Quiet reflections on life

Lack of updates because I was living my life haha. I finally had one good night of sleep after what, 2-3 weeks? The upcoming week will be bad though- final interviews, two presentations, and hopefully completing a few personal things- the amount of preparation and sleeplessness that I’m anticipating, because I have a tendency to overprepare (26 pages of interview questions -.-). Work load wise it is not that much, it’s just the constant going out and being human-functional that is a drag on my energy levels I guess, sometimes when I’m really tired I don’t even want to put on makeup. It is just concealer, brow tint and lip balm, and then I look at myself in the mirror a few hours later and go “wow that was a bad decision.”

The fact that I always want things to be good means there’s a lot of internal pressure that I’m trying to regulate because I know that when I try to do more things, things that I wouldn’t have done last semester, things will give way and I can’t function at the same speed as before. A thought was in my head as I was heading home last night, what is my biggest fear in life? I guess my biggest fear is that one day, I will choose to die. I am not afraid of death- particularly in the last year, I have been doing what I want to do, which means that in ten years or so I can anticipate some sort of meaning being created. I am afraid that I will bend and then break under pressure (I also bought a hardcopy of Man’s Search for Meaning by Victor Frankl, re-reading it!)

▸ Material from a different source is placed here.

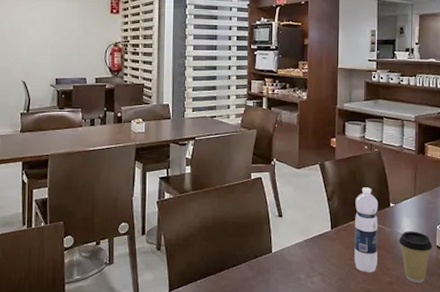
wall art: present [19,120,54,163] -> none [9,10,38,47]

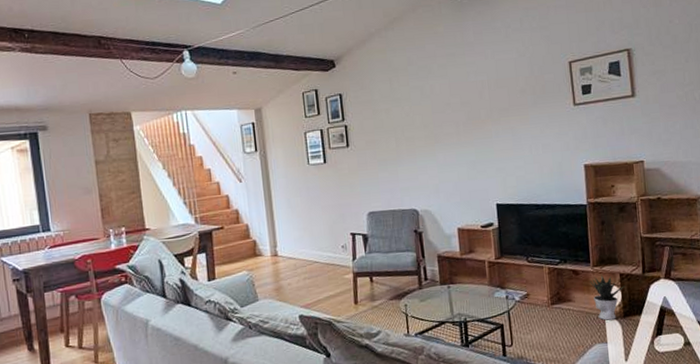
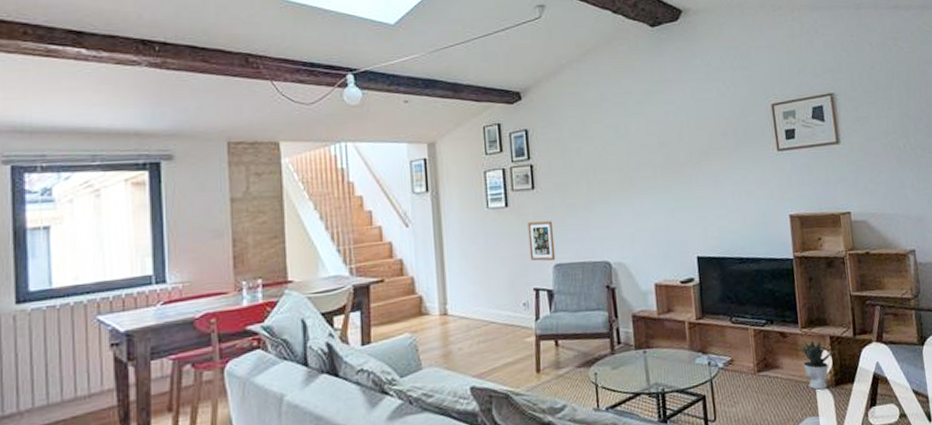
picture frame: none [344,175,369,210] -> present [527,221,556,261]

That could be anything from not sleeping for five days, or terrible sleep for two months, and then waking up with a cold feeling in my chest and that sensation of my airways being constricted, and understanding that if I am going to live my life out like this, then I am better off not feeling, not thinking, not ‘being’ anymore. I doubt there will be concentration camps in the future- I hope humanity has passed that stage. But if there are, I might be one of the first to give up on life. I hold on tenaciously to it, but am not very good at living out physical or mental suffering. I don’t think I am sputtering rubbish. I am quite tired, but I understand myself well.

In JC I was just a weirdo, although accepted because I could blend in relatively okay-ish, but now I feel a lot more…I wouldn’t say dull, but controlled and demure and it seems like the rough edges of my life was sandpapered away. I am no longer rash, although I did buy three boxes of meiji chocolate ice cream and melon flavoured melona ice cream last night. Internally, it is a whirlpool of heartbeats and fear and thoughts that won’t stop but externally, I don’t think I let any of that show, kind of like how an octopus has many limbs that keep it moving and the food supply wrapped closely around its body.

I don’t want to ask people what they think of me because people don’t tend to say exactly what they think, and we all have selective retention biases so it wouldn’t be very helpful. I wouldn’t say it is a ‘cover’ for who I really am, I think I just need a persona to hold on to so that I can live my life out, instead of staying at home all day being a neurotic cat. It is not fake, it is just me, but toned down? I guess what I mean is that I used to be different around different people, but I think increasingly, as I age, I no longer have that need to hide parts of myself, because those parts are of the past.

I feel that if people were to look at me now, they might see someone who is pleasant but a bit loner but also organized and relatively functional. I don’t know if that is the same as ‘dull’ and ‘unadventurous’, I think my idea of adventure is a little different from that of others- I would like to live on the mountainside with lots of animals and greenery, alone, in a little low-tech hut, for three months.